He was a doomed man, and he knew it.
But, as he noted in his journal, "I'm dead anyway, I may as well make my death count for something. The cops can't do anything about the mob. The Mafia is a leech at this nation's throat and they know all the legal tricks and shady angles to keep themselves clear of the law. Besides, they're just too big. What they can't beat, they buy. If they can't buy it, they simply stamp it out. As they'll stamp me out one day very soon. But they are going to have to work for it. I won't just roll over and die for them. Ill die, sure, but while they're making it official I'm going to rattle their teeth and shake their house with everything I have."
For a "dying man," Bolan had a considerable amount of shake and rattle left in him.
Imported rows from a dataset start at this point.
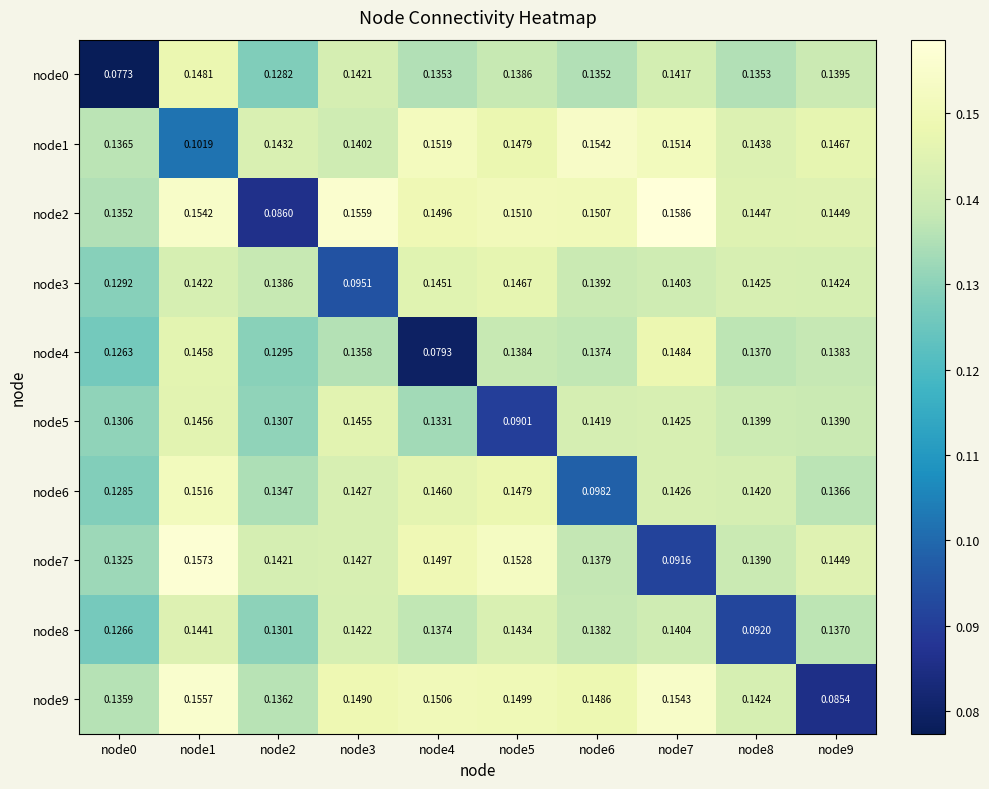

Is the value of node6 at node9 greater than the value of node9 at node3?

No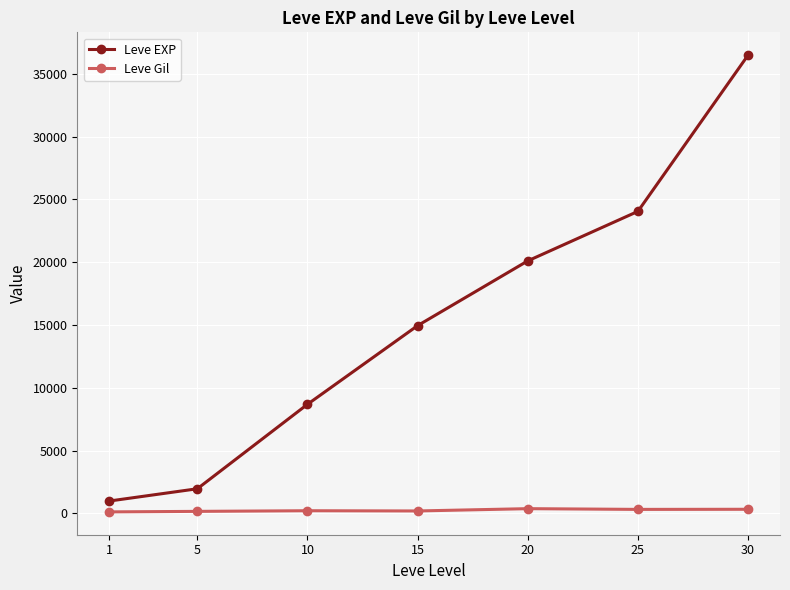

True or false: Leve EXP has more than 1 points higher than both neighbors.

False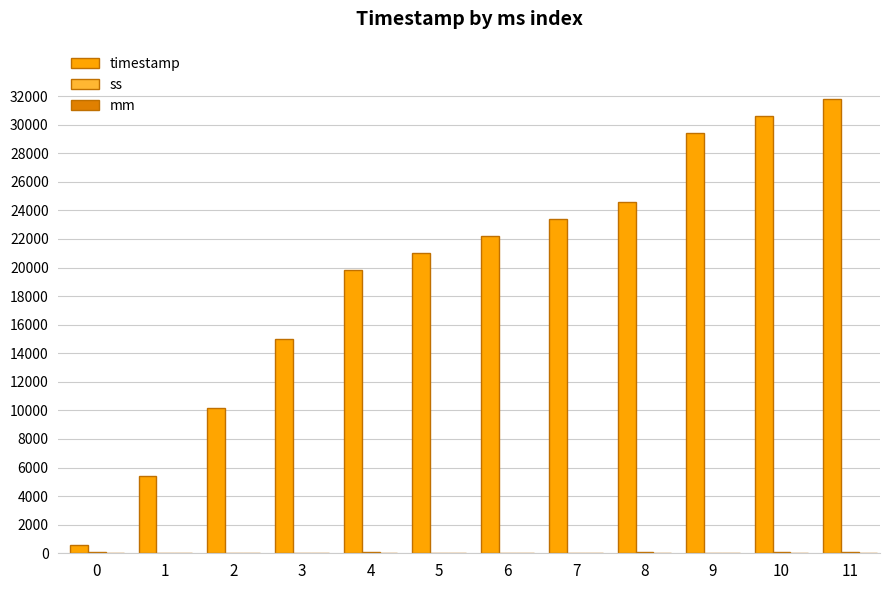

What is the maximum value shown in the chart?

31800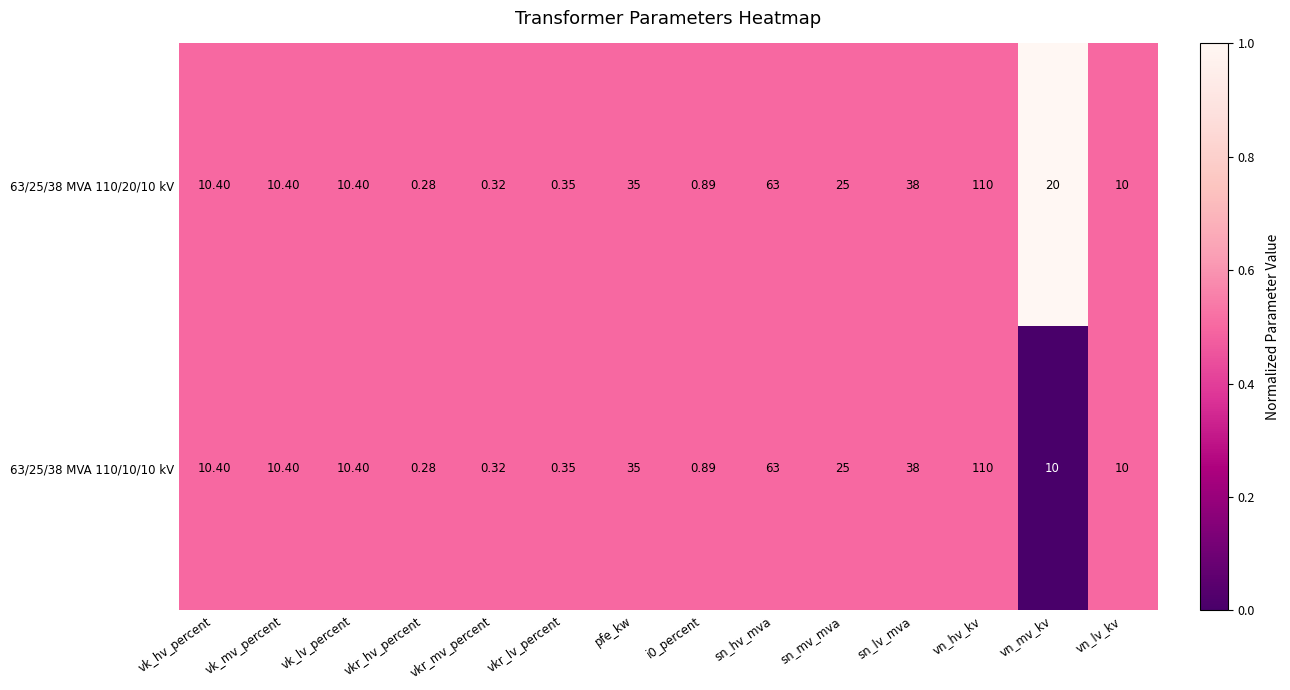

At which category does the chart reach its minimum across all series?

vkr_hv_percent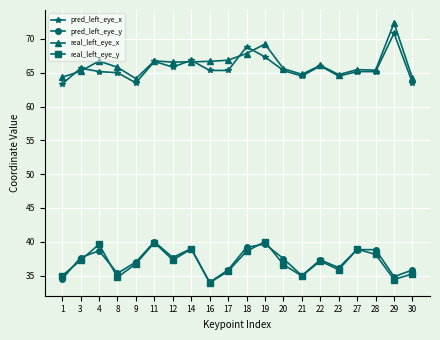

How many data points does each series have?

20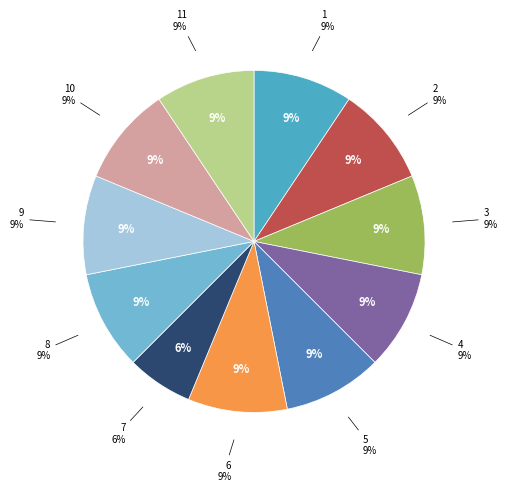

How many segments does this pie chart have?

11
He hit the Pittsfield arm of the Mafia with a thunder and lightning blitz which indeed shook their house down and all but eliminated the Mafia presence in that city — for awhile.
Following that unexpected victory, Bolan faded away like the guerilla expert he was — believing himself to be ten-times doomed now, and determined only to stretch his "last bloody mile" to its highest toll of enemy lives. He resurfaced in Los Angeles a short while later, this time with a "death squad" of hastily recruited combat buddies from Vietnam — and the Bolan Wars began in earnest. He lost his valiant squad in the battles for Los Angeles, but he gained a new appreciation of the forces arrayed against him — and a deeper understanding of his own situation. And he began to believe that just possibly he couldbeat the mob at their own game.
From an old friend, an ex-army combat surgeon, Bolan received plastic surgery and a new face — not to retire behind, but to come out fighting in.